Mykonos earned its reputation as a party island, but reduce it to that and you miss the point. Mykonos Town is a labyrinth of whitewashed alleys designed to confuse pirates — and it still works on tourists, which is half the charm. Around every wrong turn there is a bougainvillea-draped chapel, a boutique selling linen you do not need, or a bakery pulling cheese pies from the oven. I got lost for the better part of an afternoon, which is the correct way to experience the town. Every dead end opens onto a courtyard with a painted door and a sleeping cat, and every time you think you have found the harbor you end up in a square you have never seen before, with a church the size of a garden shed and an old woman selling embroidery from a plastic chair.

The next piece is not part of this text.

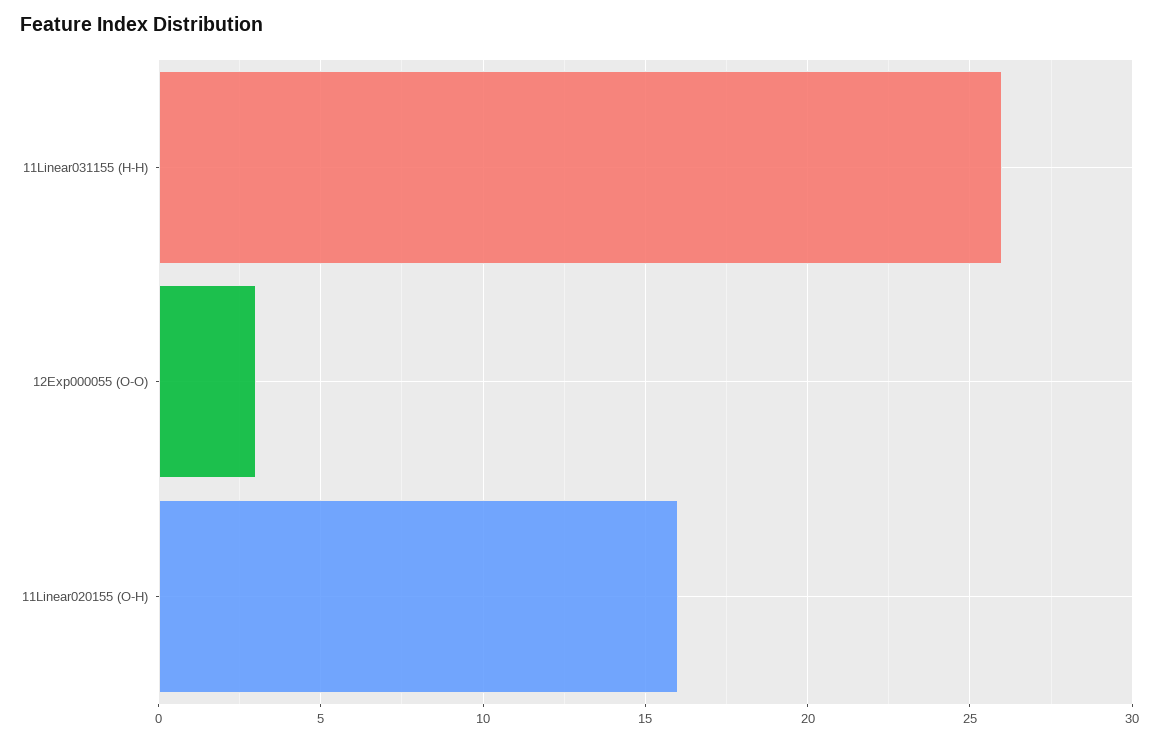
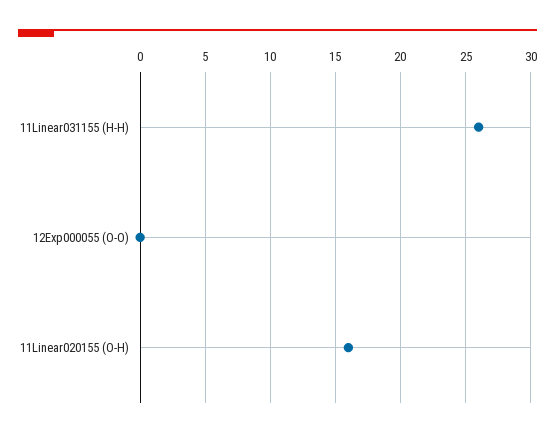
12Exp000055 (O-O): 3 -> 0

The iconic windmills above Little Venice catch the Aegean gusts that keep the island from ever feeling too hot, even in July. Little Venice itself — a row of medieval houses with balconies hanging directly over the waves — is the place to drink at sunset. The cocktails are overpriced and the seats are fought over, but the view of the sun dropping into the sea while the spray hits the lower tables is genuinely worth the markup. I ordered tsipouro instead of a cocktail and the bartender gave me a look that I chose to interpret as respect.

Mykonos Town whitewashed streets with bougainvillea and blue shutters

Beyond the nightlife, the island rewards those who wander. Take the boat to Delos, the sacred island where Apollo was said to be born — an open-air archaeological museum floating in the middle of the Cyclades, uninhabited and hauntingly silent. The Terrace of the Lions, the mosaic floors of ancient houses, the theatre that once seated five thousand — all of it sitting on a rocky island that the ancient Greeks considered the most sacred place in the world. The boat from Mykonos takes thirty minutes, and the contrast between the two islands — one dedicated to pleasure, the other to the gods — is a metaphor so obvious that even the ferry captains must be tired of hearing it.

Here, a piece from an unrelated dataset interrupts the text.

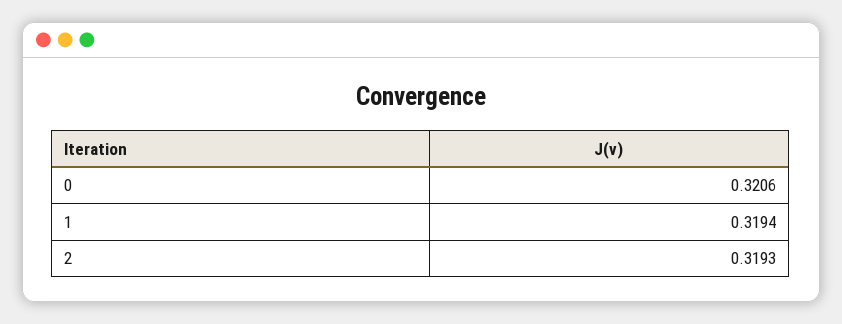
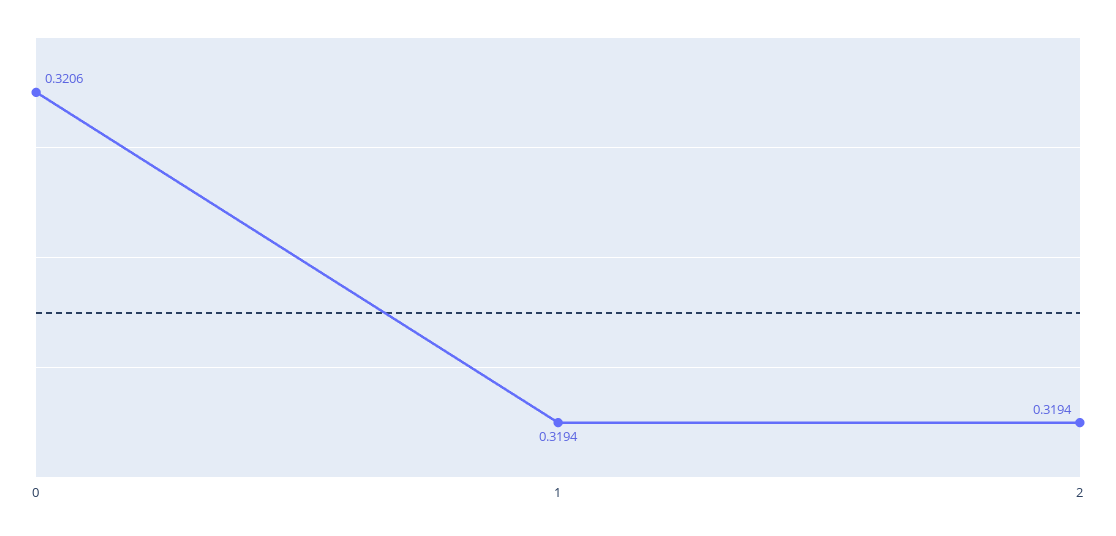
2: 0.3193 -> 0.3194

Back on Mykonos, the northern beaches like Fokos and Merchia are rocky, wind-battered, and empty, offering a counterpoint to the manicured south-coast scene. I spent a morning at Fokos, where the only structure is a single taverna built from stone and driftwood, the beach is scattered with granite boulders, and the wind comes off the open Aegean with enough force to make reading a book a physical challenge. It was glorious. The south-coast beaches — Ornos, Psarou, Paradise — are beautiful in a more produced way: sunbeds arranged with military precision, music drifting from beach clubs, beautiful people doing beautiful-people things. Both versions of Mykonos are real. The island contains both without contradiction.

The famous Mykonos windmills overlooking the deep blue Aegean Sea

The food scene has matured well beyond the tourist-trap gyros joints. In the backstreets of the old town, I found a place the size of a closet serving louza — air-dried pork seasoned with pepper and clove, a Mykonian specialty that tastes like the love child of bresaola and jamón — alongside kopanisti, the fiery local cheese spread that goes on everything and improves everything it touches. The fishing boats still come in at dawn, and the better restaurants serve whatever was on them by noon.

Sunset over Little Venice with waves crashing against the waterfront

When to go: June or September for the full experience without peak-season intensity. July and August bring the biggest crowds and the highest prices. May is underrated — the water is cool but swimmable, the wildflowers are out, and you can get a table at Little Venice without a reservation.